Transcribe the entries below with complete accuracy, excluding the pictures.

(Stored data entries)
──────────
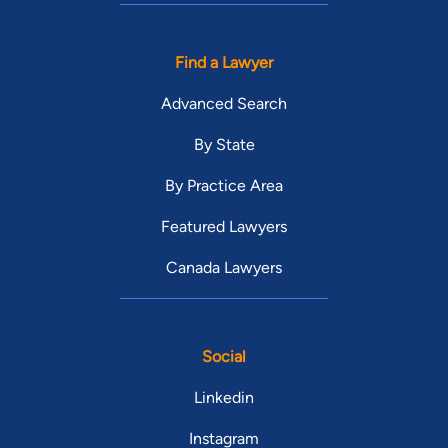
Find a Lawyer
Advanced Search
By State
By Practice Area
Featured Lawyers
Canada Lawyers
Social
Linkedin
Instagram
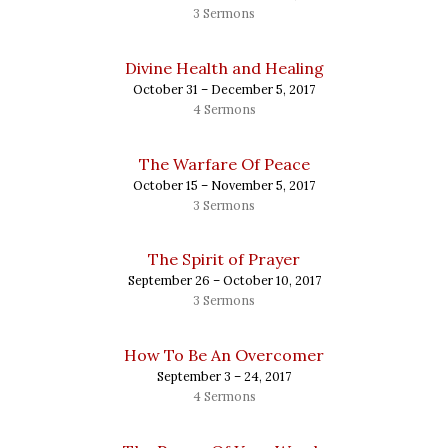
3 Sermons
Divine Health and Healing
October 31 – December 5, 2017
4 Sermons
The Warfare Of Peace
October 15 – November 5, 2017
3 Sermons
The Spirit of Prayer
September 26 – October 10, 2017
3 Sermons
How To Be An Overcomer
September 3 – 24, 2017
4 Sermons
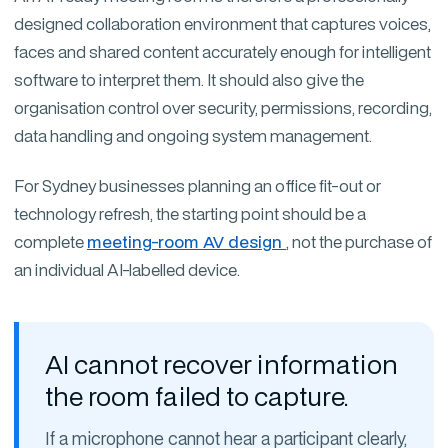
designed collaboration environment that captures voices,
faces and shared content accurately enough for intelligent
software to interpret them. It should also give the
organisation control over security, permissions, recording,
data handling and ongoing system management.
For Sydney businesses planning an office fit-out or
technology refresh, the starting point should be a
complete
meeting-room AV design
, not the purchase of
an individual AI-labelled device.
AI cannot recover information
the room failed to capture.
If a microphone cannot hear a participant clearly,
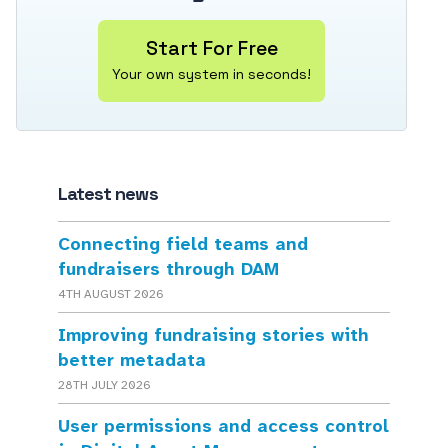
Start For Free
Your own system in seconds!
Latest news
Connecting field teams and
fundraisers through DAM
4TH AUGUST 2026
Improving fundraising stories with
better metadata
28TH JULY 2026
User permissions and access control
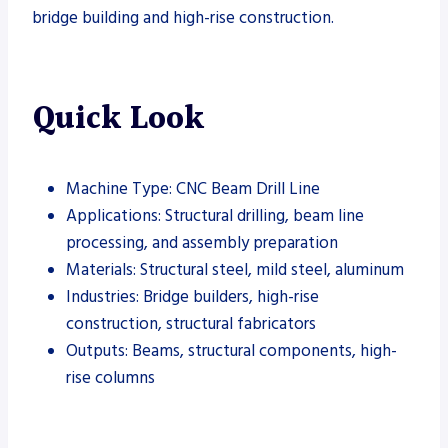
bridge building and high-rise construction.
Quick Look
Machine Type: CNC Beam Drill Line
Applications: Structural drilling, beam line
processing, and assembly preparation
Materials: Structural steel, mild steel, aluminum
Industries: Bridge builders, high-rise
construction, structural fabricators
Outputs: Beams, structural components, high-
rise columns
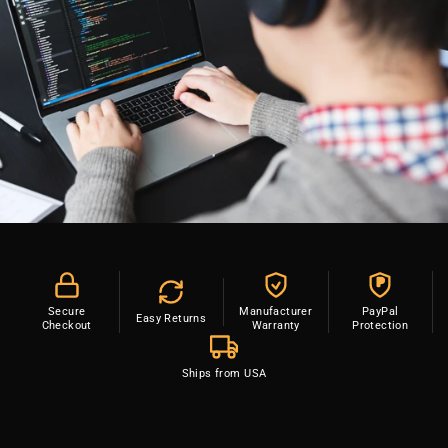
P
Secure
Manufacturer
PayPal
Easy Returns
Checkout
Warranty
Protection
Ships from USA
──────────
● **Solution for this task**
Find a Lawyer
Advanced Search
By State
By Practice Area
Featured Lawyers
Canada Lawyers
Social
Linkedin
Instagram
3 Sermons
Divine Health and Healing
October 31 – December 5, 2017
4 Sermons
The Warfare Of Peace
October 15 – November 5, 2017
3 Sermons
The Spirit of Prayer
September 26 – October 10, 2017
3 Sermons
How To Be An Overcomer
September 3 – 24, 2017
4 Sermons
designed collaboration environment that captures voices,
faces and shared content accurately enough for intelligent
software to interpret them. It should also give the
organisation control over security, permissions, recording,
data handling and ongoing system management.
For Sydney businesses planning an office fit-out or
technology refresh, the starting point should be a
complete
meeting-room AV design
, not the purchase of
an individual AI-labelled device.
AI cannot recover information
the room failed to capture.
If a microphone cannot hear a participant clearly,
Start For Free
Your own system in seconds!
Latest news
Connecting field teams and
fundraisers through DAM
4TH AUGUST 2026
Improving fundraising stories with
better metadata
28TH JULY 2026
User permissions and access control
bridge building and high-rise construction.
Quick Look
Machine Type: CNC Beam Drill Line
Applications: Structural drilling, beam line
processing, and assembly preparation
Materials: Structural steel, mild steel, aluminum
Industries: Bridge builders, high-rise
construction, structural fabricators
Outputs: Beams, structural components, high-
rise columns
P
Secure
Manufacturer
PayPal
Easy Returns
Checkout
Warranty
Protection
Ships from USA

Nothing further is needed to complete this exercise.